According to his bio, Toa is competing as a Gladiator in order to bring pride to his native people, drawing power from his fallen ancestors and the sacrifices they made in order for him to be there. Very inspiring, no? Ehhhh.... not so much. All he's done so far is run around without a shirt on, screaming into the camera while flapping his arms like a hawk, stomping his feet, banging his chest and wearing more mascara than my Aunt Gladys. Way to do your heritage justice. Toa Getting a job at Wal-Mart would have been more culturally significant for native people, at least they would make him wear a shirt there.

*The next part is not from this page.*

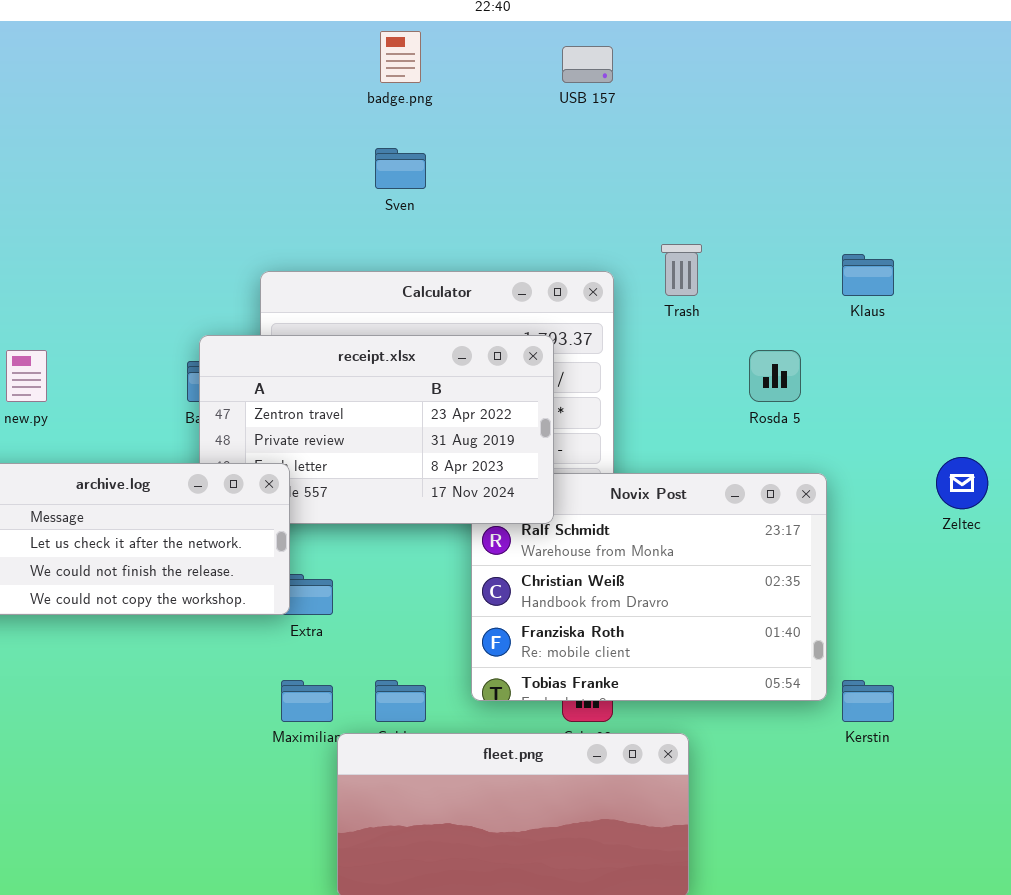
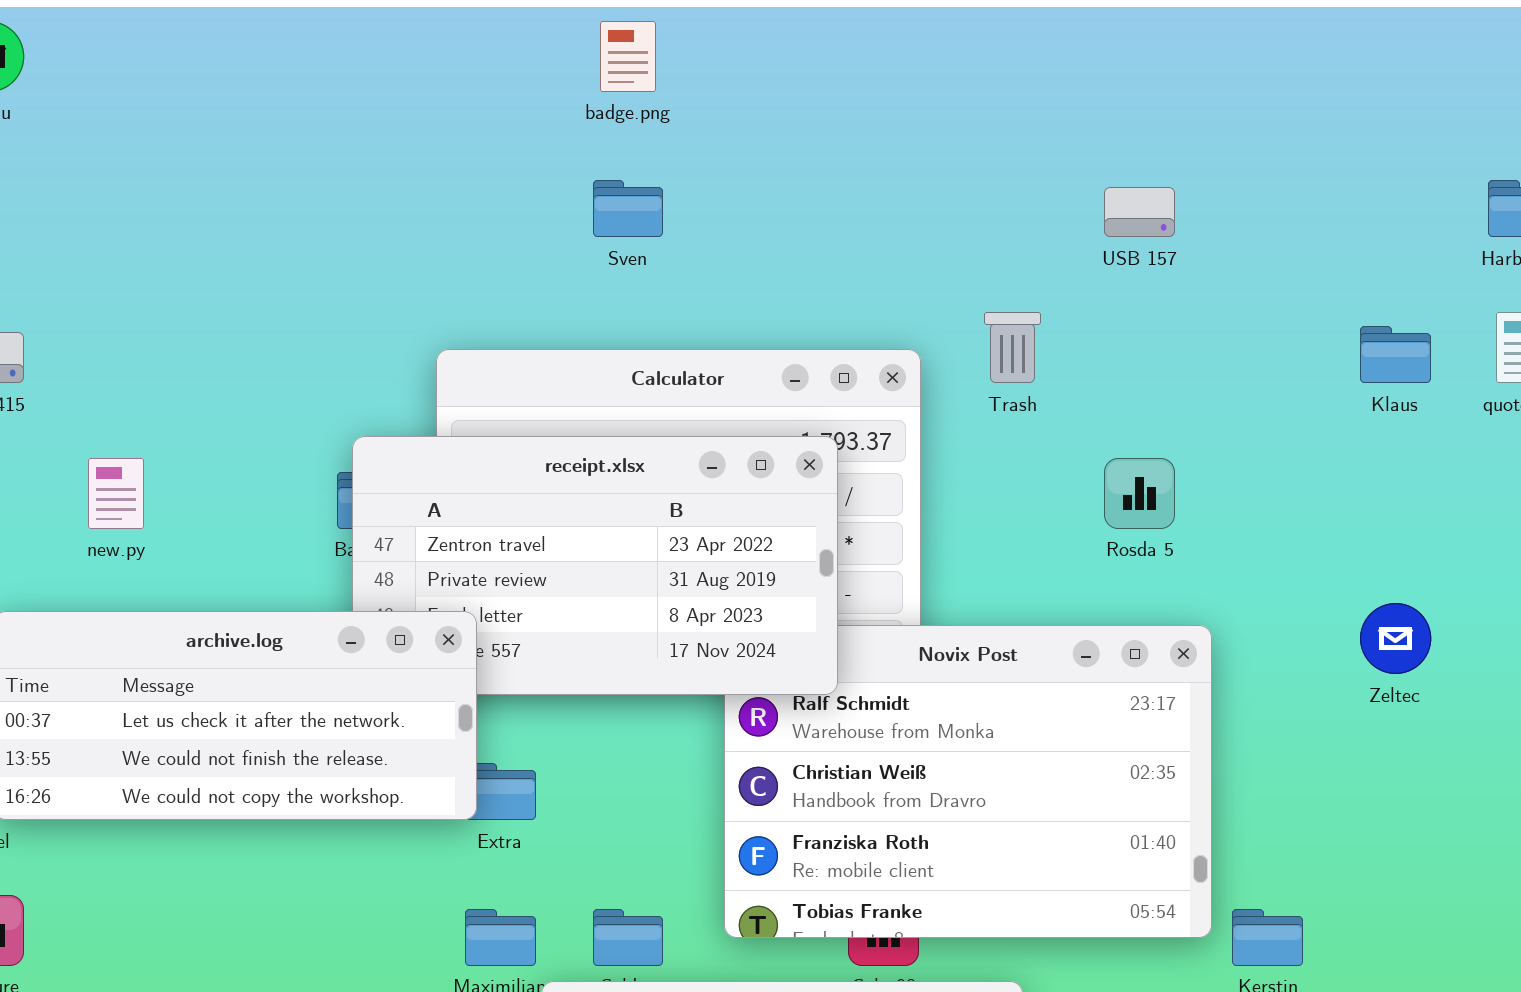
USB 157: [562,46,613,83] -> [1104,187,1175,237], moved
Klaus: [842,254,894,296] -> [1360,326,1431,383], moved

Oh Crush. You vixen. Crush has quickly emerged as the most attractive female Gladiator on the show.... what with her traditional beauty, her feminine physique, and of course the fact that she's the only one who sits down when she pees. I'm just kidding. Militia does too. Crush's "other job" is a rising mixed martial artist, where she's equally as popular because: A) everyone loves a cat fight. B) Everyone else besides her is really ugly in that sport too. C) Everyone loves a cat fight. Meee-ow!
There's a long list of reasons to be terrified of Wolf. He's 6 foot 4. He weights 225 pounds. He has the most intimidating facial hair of any Gladiator except for Hellga. He even plays up the whole Wolf thing by howling in the face of anyone who gets within 10 feet of him (Seriously). Look at this guy. He looks like the type who would smash a pool cue over your skull in a bar because he didn't like the way you were "eyeballin" him. But according to his Gladiator profile on NBC, his real name is Don Yates, which automatically makes him 99% less tough. Don Yates? What the fuck? Sounds like a guy who should be selling vacuum cleaners door-to-door, not putting America's middle class in a world of hurt in a reflective lycra one-piece. Can he at least go by Donny Yates? It's only 2 more letters and it's so much more bad ass.